Илико поцеловал меня в лоб, потрепал по щеке и, просверлив меня единственным глазом, проникновенно сказал:
— Слышь, Зурикела: изменить Илико Чигогидзе — все равно что изменить родине. Не забывай об этом…
— За кого ты меня принимаешь? — обиделся я.
Успокоенный Илико бодро зашагал домой, а я отправился к Иллариону. Солнце щедро подрумянивало рассыпанные по всему балкону сушеные яблоки. Сам Илларион полулежал на разостланной под липой козьей шкуре и очень старательно читал газету недельной давности. В нашем селе вообще не существует сегодняшней, вчерашней и позавчерашней газеты, все газеты недельной давности.
— Здравствуй, Илларион!
— Зурикеле привет!.. Что нужно было чуть свет этому кривому черту?
— Просто так зашел.
— Все же что говорит этот разгильдяй?
— Вина, говорит, хочу. Пойди, говорит, к Иллариону, пусть, говорит, одолжит или продаст три пуда.
— А стрихнина он не хочет?
— Нет, вина, говорит, хочу.
— Такого вина, какое можно на этого сумасброда расходовать, у меня нет!
— Жалко его, дай!
— А он нас пожалел, когда подсунул наперченный табак? А про телеграмму ты забыл?
— Это правда!
— Ну и не уговаривай меня!
— Знаешь, что он сказал!
— Hy?!
— Если, говорит, Илларион откажет, ты, говорит, пометь кувшин с лучшим вином, а я, говорит, его в полночь опустошу в два счета…
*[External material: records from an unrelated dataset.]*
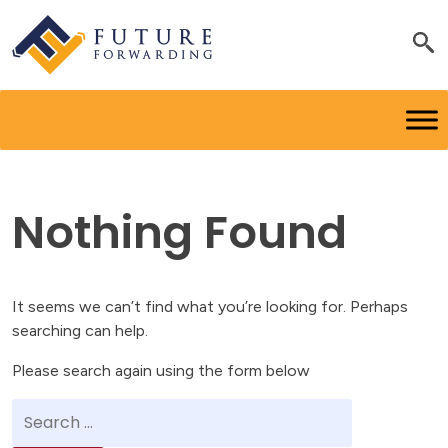
Nothing Found
It seems we can’t find what you’re looking for. Perhaps
searching can help.
Please search again using the form below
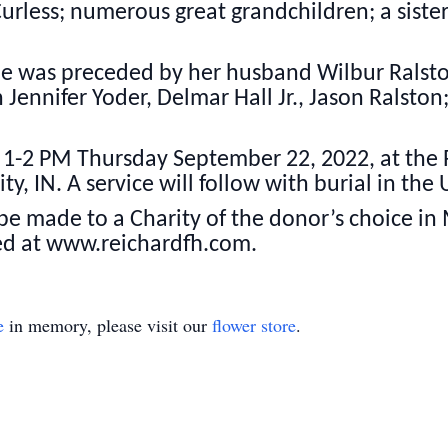
urless; numerous great grandchildren; a siste
she was preceded by her husband Wilbur Ralst
 Jennifer Yoder, Delmar Hall Jr., Jason Ralston
om 1-2 PM Thursday September 22, 2022, at the
ty, IN. A service will follow with burial in the
e made to a Charity of the donor’s choice in
ed at www.reichardfh.com.
e
in memory, please visit our
flower store
.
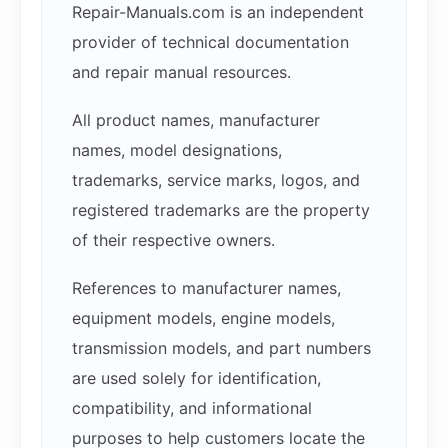
Repair-Manuals.com is an independent
provider of technical documentation
and repair manual resources.
All product names, manufacturer
names, model designations,
trademarks, service marks, logos, and
registered trademarks are the property
of their respective owners.
References to manufacturer names,
equipment models, engine models,
transmission models, and part numbers
are used solely for identification,
compatibility, and informational
purposes to help customers locate the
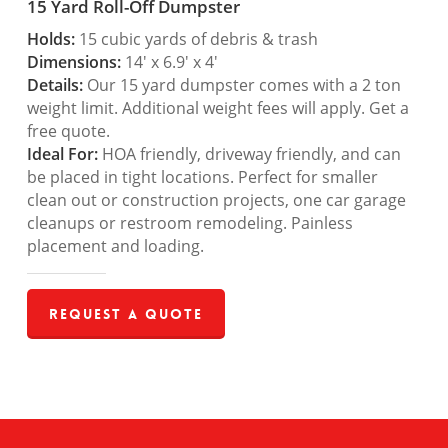
15 Yard Roll-Off Dumpster
Holds:
15 cubic yards of debris & trash
Dimensions:
14′ x 6.9′ x 4′
Details:
Our 15 yard dumpster comes with a 2 ton
weight limit. Additional weight fees will apply. Get a
free quote.
Ideal For:
HOA friendly, driveway friendly, and can
be placed in tight locations. Perfect for smaller
clean out or construction projects, one car garage
cleanups or restroom remodeling. Painless
placement and loading.
Request a Quote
— Ах, вот как?! Ну, Зурикела, теперь мне нужна твоя помощь! За мной, знаешь ведь, не пропадет!.. Вечером я сидел у Илико и отчаянно торговался:
— На тебе две пригоршни табаку и больше не проси!
— Что такое! Выходит, даром я кувшин помечал?
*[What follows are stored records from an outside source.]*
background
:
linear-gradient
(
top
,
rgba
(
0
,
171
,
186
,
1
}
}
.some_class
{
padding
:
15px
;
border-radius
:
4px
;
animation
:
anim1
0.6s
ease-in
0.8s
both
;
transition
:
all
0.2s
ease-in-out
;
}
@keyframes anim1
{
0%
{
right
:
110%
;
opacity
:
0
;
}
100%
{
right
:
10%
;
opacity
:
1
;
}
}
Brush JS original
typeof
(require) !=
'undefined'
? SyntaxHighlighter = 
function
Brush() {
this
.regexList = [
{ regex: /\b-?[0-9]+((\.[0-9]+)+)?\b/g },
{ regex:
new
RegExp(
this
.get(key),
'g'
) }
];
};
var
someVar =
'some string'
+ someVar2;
— Ну, черт с тобой, бери четыре!
— Десять!
— Четыре!
— Десять!
— Сдохнешь, дурак! Пожалей свои легкие!
— Это не твоя забота! Гони табак.
— Пять!
— Или давай все десять, или я сейчас же иду к Иллариону и выкладываю ему все!.. До свидания!
— На, на, чтоб лопнуло твое ненасытное брюхо, мерзавец! — Илико в сердцах высыпал передо мною десять пригоршней золотистого табака и добавил: — Только решено: ночью пойдешь со мной и поможешь! В полночь я и Илико лежали под выломанным забором у марани (помещение для хранения вина) Иллариона в мокрой от росы траве.
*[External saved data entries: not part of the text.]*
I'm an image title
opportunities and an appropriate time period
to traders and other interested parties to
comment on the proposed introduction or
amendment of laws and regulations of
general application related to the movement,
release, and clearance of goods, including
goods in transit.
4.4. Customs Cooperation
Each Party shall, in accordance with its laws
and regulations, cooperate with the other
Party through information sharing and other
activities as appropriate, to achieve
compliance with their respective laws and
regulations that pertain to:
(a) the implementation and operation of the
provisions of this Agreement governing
— Апчхи!.. Апчхи!.. Апчхи!.. — чихнул я три раза подряд.
— Чтоб ты не вырос больше, холера тебе в бок! Верзила, не можешь справиться с собственным носом! — рассердился Илико и дал мне сильного тумака.
— Вон тот кувшин… тридцатипудовый, видишь, палка воткнута, — шепнул я Илико. Илико просунулся в проделанную в заборе дыру и по-пластунски пополз к кувшину. Я запихал бурдюк за пазуху и последовал за ним.
— Ну, начнем! — шепотом приказал Илико и протянул мне мотыгу.
Работали быстро и бесшумно. Спустя пятнадцать минут показалась крышка кувшина.
— Открывай! — сказал Илико и приготовил бурдюк.
Горло кувшина было так велико, что мы вдвоем пролезли бы внутрь. Я с трудом приподнял крышку, Илико быстро нагнулся, всунул голову в кувшин и вдруг зарычал:
— Что это? Кувшин пустой!!!
— Ну, что ты, Илико, он полный, ты глубже посмотри!
Илико залез в кувшин почти по самые плечи.
— Держи воров! Ух вы, мошенники! — заорал вдруг Илларион, соскакивая с дерева. — Ни с места, стрелять буду!
— Спасайся, — гаркнул я, хватая Илико за ноги. Тот в испуге рванулся и… провалился в кувшин. Илларион схватил меня,
— Ты кто? Говори, не то прикончу на месте!